This weekend the movie Kung Fu Panda was on TV. I watched some of it with my kids and with some friends after lunch. It reminded me of the poem Susan Bordo inserts at the beginning of her book, Unbearable Weight: Feminism, Western Culture, and the Body. The poem by Delmore Schwartz, called "The Heavy Bear," explores the relationship between the body and the true self. The poem characterizes the body as an unwanted, heavy, encumbrance with base, animal desires that inhibits expression and cripples relationships.

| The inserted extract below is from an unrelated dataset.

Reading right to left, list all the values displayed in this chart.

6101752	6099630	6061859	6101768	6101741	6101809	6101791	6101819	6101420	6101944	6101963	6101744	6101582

In Kung Fu Panda, the protagonist--Po--is an overweight Panda Bear who
is accidentally named the "Dragon Warrior," a legendary fighter who
would bring peace to the land (and the heart of a kung fu teacher). He initially fails in his efforts to learn martial arts and to embody the legend foretold about him (supposedly). He works for his father, a noodle restaurant owner, and struggles with his weight.

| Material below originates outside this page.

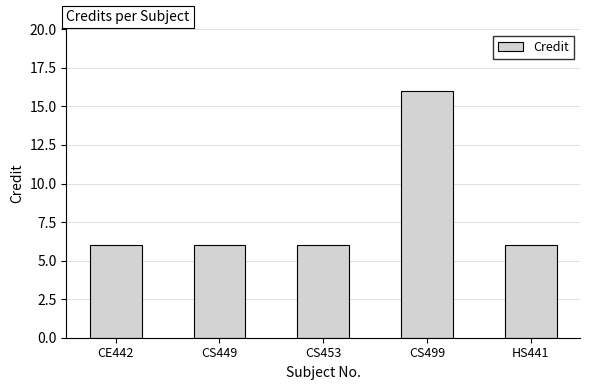

True or false: the data shows 3 at CS453.

False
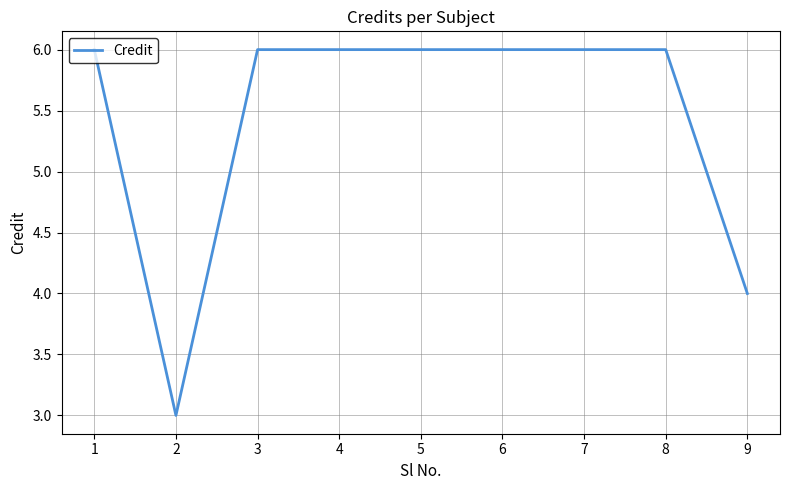

Read the value at 6.

6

Po begins his training in earnest, but loses heart as his peers and teachers doubt his potential. Po is overweight, slow, uncoordinated, and untrained. In an emotionally charged scene (for an animated movie) with his teacher, the teacher asks Po why he hasn't left the school/palace. Po responds by saying that anything was better than returning to what he was before, an unhappy, overweight, restaurant waiter. Susan Bordo's explanation of the historical "construction of the body as something apart from the true self and as undermining the best efforts of that self" ring true for Po in that moment. Since his youth he had dreamed of being a hero and a master of the art of Kung Fu, but his body, his very species--he is continually questioned about being a fighting panda--prohibits this expression of his true self. Humorously enough, the teacher realizes that Po just needs the proper motivation (food) in order to make his training more successful. In one of those motivational training sequences put to music in fighting films, Po completes his training, developing his own style that makes use of his mass, his belly, and his proclivity for stuffing his face with food. And in the end, he does become a hero who masters his body, accepting it and learning to use its attributes for him instead of letting them work against him.

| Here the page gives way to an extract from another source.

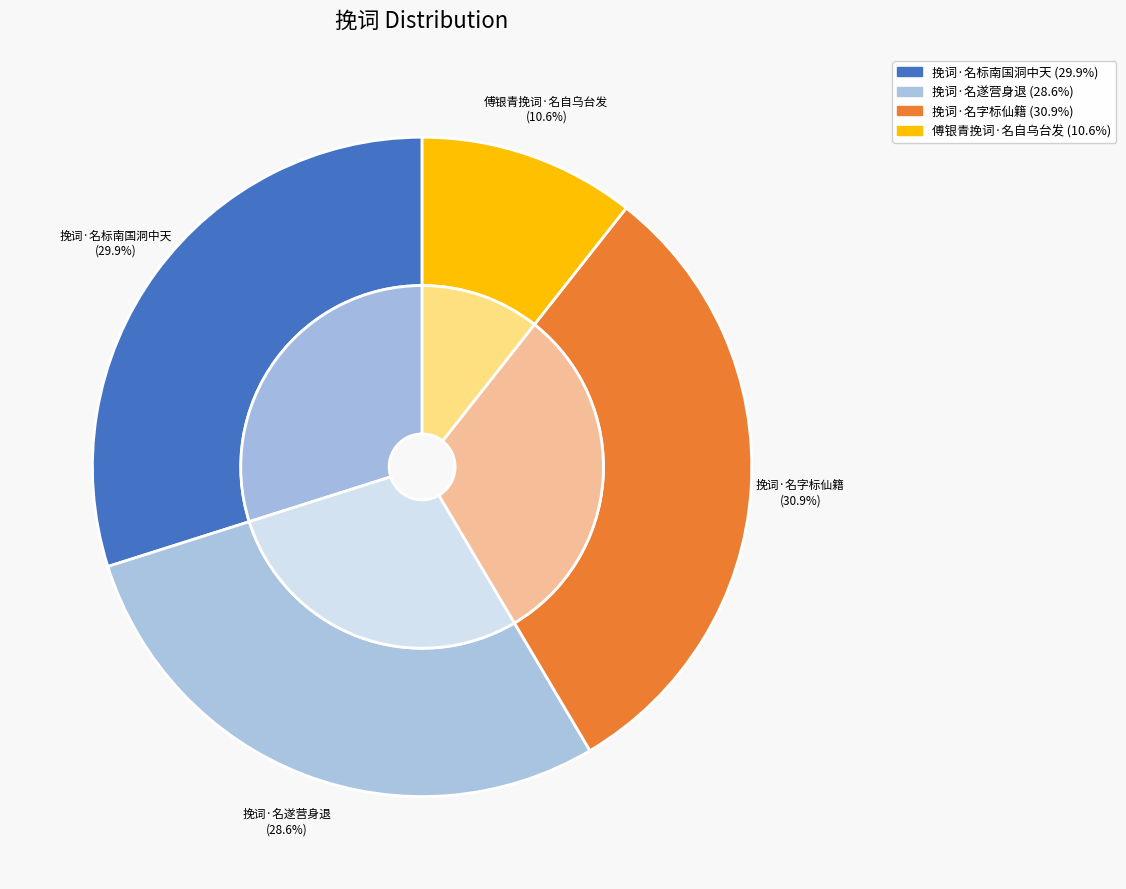

True or false: 挽词·名标南国洞中天 accounts for 30% of the total.

True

I doubt this story would work very well for a woman, however. The pressure of society and media to remain slender, especially for women, ensure that roles like these in movies are by-and-large filled by men. Bordo notes society's expectations of the active/passive dichotomy within gender: males are active and striving; women are passive, waiting for men to act. While we have many examples in media of women being proactive and independent protagonists; it seems a minority of women do so by embracing overweight or heavy bodies. Bordo states, "representations of men and women eating . . . exhibit a dualistic pedagogy instructing women and men in very different attitudes toward the 'heavy bear' and its hungers: women's appetites require containment and control, whereas male indulgence is legitimated and encouraged."